• PROBLEM TO SOLVE:
Take the lines from the beginning of the data below through the line holding "K. Binder, Finite" and return exactly those.

• DATA FOR ANALYSIS:
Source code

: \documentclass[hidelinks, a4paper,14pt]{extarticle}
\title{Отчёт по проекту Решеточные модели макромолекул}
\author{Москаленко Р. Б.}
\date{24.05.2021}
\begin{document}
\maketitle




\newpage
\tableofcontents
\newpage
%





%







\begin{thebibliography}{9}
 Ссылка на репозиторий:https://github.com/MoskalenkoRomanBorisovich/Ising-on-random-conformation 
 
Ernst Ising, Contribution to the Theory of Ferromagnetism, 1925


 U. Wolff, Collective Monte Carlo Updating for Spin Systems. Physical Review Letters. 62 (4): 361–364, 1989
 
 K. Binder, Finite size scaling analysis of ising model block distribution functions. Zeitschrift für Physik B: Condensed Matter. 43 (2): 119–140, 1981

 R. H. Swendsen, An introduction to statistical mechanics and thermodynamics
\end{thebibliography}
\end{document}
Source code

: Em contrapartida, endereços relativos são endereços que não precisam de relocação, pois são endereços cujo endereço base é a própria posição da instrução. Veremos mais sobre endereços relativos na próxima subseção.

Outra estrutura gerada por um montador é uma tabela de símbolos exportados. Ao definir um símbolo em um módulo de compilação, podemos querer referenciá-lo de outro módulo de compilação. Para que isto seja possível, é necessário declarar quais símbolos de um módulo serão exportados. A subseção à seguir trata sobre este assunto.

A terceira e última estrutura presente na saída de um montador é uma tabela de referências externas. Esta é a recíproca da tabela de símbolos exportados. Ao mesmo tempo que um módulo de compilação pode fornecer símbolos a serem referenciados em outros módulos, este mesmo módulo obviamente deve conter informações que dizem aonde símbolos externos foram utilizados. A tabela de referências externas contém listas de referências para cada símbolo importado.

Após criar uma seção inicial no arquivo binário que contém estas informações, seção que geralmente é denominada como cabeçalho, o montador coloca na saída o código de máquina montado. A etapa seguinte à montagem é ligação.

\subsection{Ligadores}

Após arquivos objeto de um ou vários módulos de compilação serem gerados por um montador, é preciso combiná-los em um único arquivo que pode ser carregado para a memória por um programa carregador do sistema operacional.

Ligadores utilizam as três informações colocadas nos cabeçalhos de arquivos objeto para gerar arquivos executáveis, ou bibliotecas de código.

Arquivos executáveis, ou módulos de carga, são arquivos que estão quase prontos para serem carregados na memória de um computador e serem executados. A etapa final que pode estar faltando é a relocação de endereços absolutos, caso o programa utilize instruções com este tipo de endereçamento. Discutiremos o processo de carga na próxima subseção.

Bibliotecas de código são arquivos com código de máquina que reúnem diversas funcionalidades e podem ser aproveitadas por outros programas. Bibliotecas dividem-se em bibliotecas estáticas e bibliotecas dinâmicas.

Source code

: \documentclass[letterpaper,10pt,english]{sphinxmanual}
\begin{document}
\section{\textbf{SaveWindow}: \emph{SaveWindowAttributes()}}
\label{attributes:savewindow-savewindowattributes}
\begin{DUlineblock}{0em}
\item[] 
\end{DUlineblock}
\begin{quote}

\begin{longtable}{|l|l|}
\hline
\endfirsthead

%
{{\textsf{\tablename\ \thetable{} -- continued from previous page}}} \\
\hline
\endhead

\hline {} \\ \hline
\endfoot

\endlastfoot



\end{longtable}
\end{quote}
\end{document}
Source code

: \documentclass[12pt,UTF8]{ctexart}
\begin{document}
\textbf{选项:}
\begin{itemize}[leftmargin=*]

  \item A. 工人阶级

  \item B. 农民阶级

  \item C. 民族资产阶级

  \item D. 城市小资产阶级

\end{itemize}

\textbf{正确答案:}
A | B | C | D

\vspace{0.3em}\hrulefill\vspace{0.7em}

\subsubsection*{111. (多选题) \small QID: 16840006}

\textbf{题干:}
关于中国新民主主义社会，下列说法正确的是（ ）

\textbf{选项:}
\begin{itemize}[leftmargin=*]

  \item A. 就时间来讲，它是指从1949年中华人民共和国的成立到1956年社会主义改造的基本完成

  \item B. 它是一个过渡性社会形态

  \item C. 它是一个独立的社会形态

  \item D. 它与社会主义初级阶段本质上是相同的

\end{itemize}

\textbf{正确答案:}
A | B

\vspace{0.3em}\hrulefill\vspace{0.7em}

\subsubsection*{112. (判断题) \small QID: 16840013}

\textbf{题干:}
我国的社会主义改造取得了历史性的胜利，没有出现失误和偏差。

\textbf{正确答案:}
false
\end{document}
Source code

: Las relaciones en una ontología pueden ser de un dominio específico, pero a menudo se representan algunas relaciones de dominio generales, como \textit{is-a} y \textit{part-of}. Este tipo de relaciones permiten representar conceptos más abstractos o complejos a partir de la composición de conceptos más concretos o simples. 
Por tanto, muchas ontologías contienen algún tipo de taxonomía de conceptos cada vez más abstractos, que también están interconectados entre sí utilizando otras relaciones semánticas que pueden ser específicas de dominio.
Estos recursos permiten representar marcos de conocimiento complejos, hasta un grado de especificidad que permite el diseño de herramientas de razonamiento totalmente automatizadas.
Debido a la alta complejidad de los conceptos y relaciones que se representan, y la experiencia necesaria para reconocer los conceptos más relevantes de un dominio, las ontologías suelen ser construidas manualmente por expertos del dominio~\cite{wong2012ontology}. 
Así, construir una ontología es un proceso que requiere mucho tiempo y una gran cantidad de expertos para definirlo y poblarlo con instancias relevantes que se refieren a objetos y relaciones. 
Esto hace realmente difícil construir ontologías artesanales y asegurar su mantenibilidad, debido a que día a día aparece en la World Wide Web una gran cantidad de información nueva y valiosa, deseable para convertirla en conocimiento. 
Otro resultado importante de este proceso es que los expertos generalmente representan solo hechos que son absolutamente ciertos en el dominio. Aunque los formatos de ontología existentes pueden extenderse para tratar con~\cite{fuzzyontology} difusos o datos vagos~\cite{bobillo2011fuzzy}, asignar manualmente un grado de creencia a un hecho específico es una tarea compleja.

• REPLY:
Source code

: \documentclass[hidelinks, a4paper,14pt]{extarticle}
\title{Отчёт по проекту Решеточные модели макромолекул}
\author{Москаленко Р. Б.}
\date{24.05.2021}
\begin{document}
\maketitle




\newpage
\tableofcontents
\newpage
%





%







\begin{thebibliography}{9}
 Ссылка на репозиторий:https://github.com/MoskalenkoRomanBorisovich/Ising-on-random-conformation 
 
Ernst Ising, Contribution to the Theory of Ferromagnetism, 1925


 U. Wolff, Collective Monte Carlo Updating for Spin Systems. Physical Review Letters. 62 (4): 361–364, 1989
 
 K. Binder, Finite size scaling analysis of ising model block distribution functions. Zeitschrift für Physik B: Condensed Matter. 43 (2): 119–140, 1981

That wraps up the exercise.